Bread Street Bap Success: Community arts project launched!

OK I've already posted lots of photos and a write up about the Bap on Sunday - see here - but it was also suggested I send something to local press - well I sent the next bit. It seems to be still generating lots of good feelings - many residents have said how much they enjoyed the day.

Photos: from local resident Mike Gallagher and are available to Bread Street residents on request.

Today is Big Lunch day but in Bread Street Ruscombe we had our party yesterday - The Bread Street Bap - a friendly rival to Randwick's Wap! We had it the same weekend as The Big Lunch event and residents of the 34 houses had plenty of food, games, stalls and more.

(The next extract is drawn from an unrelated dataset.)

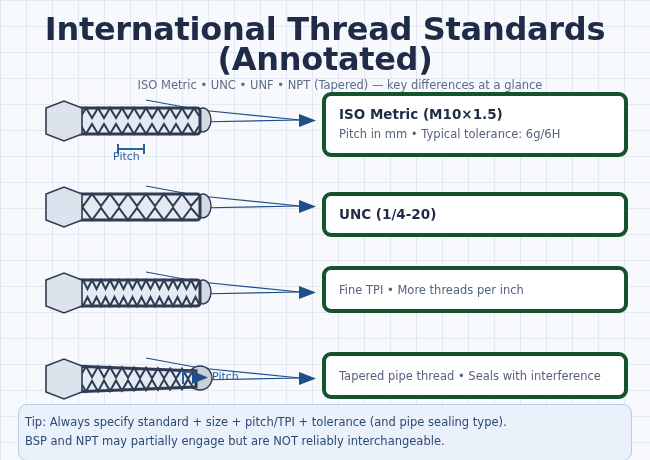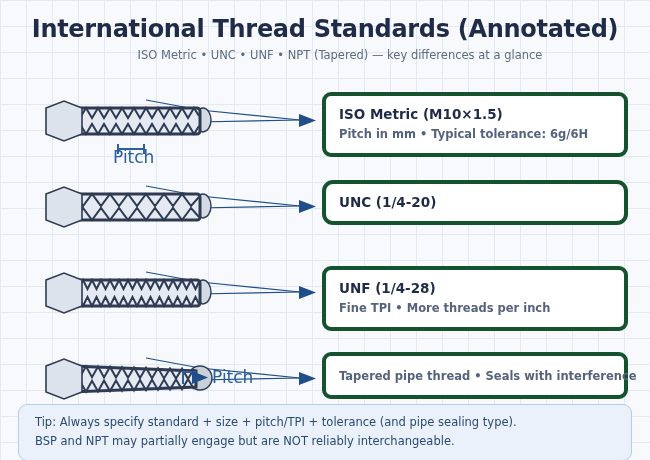"International Thread Standards" #page-title { font-size: 24px -> 32px }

Music was provided by local residents. First up was world class concertina player Rob Harbron with fiddler Miranda Rutter (see two photos). They were followed by local band Smoothee (see below in gazebo) that by the last numbers had virtually all the adults dancing: the children however were more interested in cycling up and down the closed road and playing football in the street.

Bread Street residents also embarked on a community art project: the creation of Bap Man, named after the street party and made of wire he has been covered in hundreds of bits of material that have been woven or tied into his wire frame. He is sitting on the newly renovated bench that former District Councillor Michael Charley officially reopened by cutting the ribbon. Children and adults all added a bit and he plans to sit there for residents to continue to add to him through the summer.

Philip Booth, the local District councillor and one of the organisers of the party, said: "Nowadays many of us either have such busy lives or we don't get out much at all, so there are few chances to meet neighbours. This is our second street party and it was very wonderful especially the amazing music. There is something special about having an event right outside your house: the street came alive with children cycling and running about."

Philip Booth added: "Certainly street parties are great for bringing together communities. Everyone contributed to make the party a success. We kept it mainly to Bread Street residents as we thought that helps us get to know each other. A few residents met several times in the pub to plan a little. Some visited each house to sort out food contributions, some sorted bunting or bands while others sorted the art project."